Extracted material:
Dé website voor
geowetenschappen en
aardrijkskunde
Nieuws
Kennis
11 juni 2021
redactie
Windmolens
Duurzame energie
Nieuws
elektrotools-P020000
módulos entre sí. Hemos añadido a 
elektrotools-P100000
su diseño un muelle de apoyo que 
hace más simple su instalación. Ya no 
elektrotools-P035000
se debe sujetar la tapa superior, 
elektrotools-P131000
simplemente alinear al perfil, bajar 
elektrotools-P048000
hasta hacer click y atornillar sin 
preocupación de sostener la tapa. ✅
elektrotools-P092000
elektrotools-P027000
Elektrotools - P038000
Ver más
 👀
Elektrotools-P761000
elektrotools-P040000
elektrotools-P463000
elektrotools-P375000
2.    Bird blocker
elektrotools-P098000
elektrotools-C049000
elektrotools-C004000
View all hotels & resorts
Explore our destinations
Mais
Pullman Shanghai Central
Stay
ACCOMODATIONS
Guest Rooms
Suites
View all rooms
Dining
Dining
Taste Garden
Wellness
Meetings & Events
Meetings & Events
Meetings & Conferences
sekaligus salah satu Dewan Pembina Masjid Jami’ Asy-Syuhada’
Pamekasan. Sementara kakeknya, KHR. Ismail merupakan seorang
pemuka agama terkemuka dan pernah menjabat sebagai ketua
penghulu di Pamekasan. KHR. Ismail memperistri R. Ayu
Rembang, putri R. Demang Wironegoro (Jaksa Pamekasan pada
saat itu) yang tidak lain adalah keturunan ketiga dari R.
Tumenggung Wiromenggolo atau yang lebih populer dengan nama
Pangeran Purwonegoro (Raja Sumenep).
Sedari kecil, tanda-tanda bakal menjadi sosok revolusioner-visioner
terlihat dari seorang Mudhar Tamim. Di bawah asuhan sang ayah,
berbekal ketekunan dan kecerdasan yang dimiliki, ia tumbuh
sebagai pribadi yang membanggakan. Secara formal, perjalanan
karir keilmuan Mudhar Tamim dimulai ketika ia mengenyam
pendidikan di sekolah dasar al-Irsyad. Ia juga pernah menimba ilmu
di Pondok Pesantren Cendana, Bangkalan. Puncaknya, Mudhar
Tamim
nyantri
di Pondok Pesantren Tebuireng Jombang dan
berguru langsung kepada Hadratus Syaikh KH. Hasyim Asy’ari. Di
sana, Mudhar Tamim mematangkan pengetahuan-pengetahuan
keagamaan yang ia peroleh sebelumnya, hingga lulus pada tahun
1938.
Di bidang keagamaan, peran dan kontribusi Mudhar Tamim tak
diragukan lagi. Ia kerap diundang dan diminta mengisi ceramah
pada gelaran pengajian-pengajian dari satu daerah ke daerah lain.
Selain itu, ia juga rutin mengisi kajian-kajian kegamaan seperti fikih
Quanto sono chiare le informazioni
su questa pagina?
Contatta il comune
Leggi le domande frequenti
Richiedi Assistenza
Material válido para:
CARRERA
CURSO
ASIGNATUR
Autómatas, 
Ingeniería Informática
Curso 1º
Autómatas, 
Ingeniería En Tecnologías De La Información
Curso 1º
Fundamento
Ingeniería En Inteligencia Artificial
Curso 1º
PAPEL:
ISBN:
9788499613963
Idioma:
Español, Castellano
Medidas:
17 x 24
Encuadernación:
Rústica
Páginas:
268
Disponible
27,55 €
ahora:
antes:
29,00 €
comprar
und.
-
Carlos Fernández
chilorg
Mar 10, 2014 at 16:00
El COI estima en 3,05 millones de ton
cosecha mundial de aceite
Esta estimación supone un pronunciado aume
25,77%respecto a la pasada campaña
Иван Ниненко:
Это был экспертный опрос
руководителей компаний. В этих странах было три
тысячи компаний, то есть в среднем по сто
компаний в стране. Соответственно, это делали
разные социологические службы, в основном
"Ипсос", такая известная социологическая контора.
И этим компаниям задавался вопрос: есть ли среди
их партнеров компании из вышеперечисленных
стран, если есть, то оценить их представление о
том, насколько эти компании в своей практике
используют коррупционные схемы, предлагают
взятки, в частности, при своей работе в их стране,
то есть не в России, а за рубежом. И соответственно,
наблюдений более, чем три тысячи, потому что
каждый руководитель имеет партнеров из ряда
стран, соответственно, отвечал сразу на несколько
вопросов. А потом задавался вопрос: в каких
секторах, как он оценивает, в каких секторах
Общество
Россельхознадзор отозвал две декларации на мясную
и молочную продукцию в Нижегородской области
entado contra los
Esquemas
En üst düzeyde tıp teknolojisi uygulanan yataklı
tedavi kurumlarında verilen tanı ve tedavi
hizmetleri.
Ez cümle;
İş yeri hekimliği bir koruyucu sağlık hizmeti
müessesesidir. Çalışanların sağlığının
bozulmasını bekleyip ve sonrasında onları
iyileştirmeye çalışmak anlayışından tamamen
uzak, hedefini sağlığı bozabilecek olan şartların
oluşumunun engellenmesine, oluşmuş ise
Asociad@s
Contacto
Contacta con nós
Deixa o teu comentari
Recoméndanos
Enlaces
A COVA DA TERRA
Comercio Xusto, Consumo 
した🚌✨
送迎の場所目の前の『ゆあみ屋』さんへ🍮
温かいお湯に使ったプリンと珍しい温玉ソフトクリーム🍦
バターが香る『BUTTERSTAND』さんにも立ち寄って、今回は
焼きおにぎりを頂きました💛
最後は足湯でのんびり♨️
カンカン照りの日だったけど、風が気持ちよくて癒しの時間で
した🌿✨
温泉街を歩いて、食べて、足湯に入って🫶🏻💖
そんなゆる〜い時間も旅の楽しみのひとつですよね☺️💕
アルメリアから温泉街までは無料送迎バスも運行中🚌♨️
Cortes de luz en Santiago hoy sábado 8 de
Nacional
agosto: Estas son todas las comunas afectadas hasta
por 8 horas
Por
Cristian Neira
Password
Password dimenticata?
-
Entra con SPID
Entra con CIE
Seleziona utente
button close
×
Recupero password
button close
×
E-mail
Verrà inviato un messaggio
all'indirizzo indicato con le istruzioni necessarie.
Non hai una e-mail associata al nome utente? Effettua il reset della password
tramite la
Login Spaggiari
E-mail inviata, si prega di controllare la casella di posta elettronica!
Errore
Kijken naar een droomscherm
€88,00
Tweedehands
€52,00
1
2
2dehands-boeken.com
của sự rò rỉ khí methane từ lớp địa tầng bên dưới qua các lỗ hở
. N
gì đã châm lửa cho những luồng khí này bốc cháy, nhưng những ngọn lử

Task item:
Look back at the data above. Transcribe exactly the lines starting at the line that contains "di Pondok Pesantren Cendana, Bangkalan." and ending at the line that contains "известная социологическая контора.".

Solution to this exercise:
di Pondok Pesantren Cendana, Bangkalan. Puncaknya, Mudhar
Tamim
nyantri
di Pondok Pesantren Tebuireng Jombang dan
berguru langsung kepada Hadratus Syaikh KH. Hasyim Asy’ari. Di
sana, Mudhar Tamim mematangkan pengetahuan-pengetahuan
keagamaan yang ia peroleh sebelumnya, hingga lulus pada tahun
1938.
Di bidang keagamaan, peran dan kontribusi Mudhar Tamim tak
diragukan lagi. Ia kerap diundang dan diminta mengisi ceramah
pada gelaran pengajian-pengajian dari satu daerah ke daerah lain.
Selain itu, ia juga rutin mengisi kajian-kajian kegamaan seperti fikih
Quanto sono chiare le informazioni
su questa pagina?
Contatta il comune
Leggi le domande frequenti
Richiedi Assistenza
Material válido para:
CARRERA
CURSO
ASIGNATUR
Autómatas, 
Ingeniería Informática
Curso 1º
Autómatas, 
Ingeniería En Tecnologías De La Información
Curso 1º
Fundamento
Ingeniería En Inteligencia Artificial
Curso 1º
PAPEL:
ISBN:
9788499613963
Idioma:
Español, Castellano
Medidas:
17 x 24
Encuadernación:
Rústica
Páginas:
268
Disponible
27,55 €
ahora:
antes:
29,00 €
comprar
und.
-
Carlos Fernández
chilorg
Mar 10, 2014 at 16:00
El COI estima en 3,05 millones de ton
cosecha mundial de aceite
Esta estimación supone un pronunciado aume
25,77%respecto a la pasada campaña
Иван Ниненко:
Это был экспертный опрос
руководителей компаний. В этих странах было три
тысячи компаний, то есть в среднем по сто
компаний в стране. Соответственно, это делали
разные социологические службы, в основном
"Ипсос", такая известная социологическая контора.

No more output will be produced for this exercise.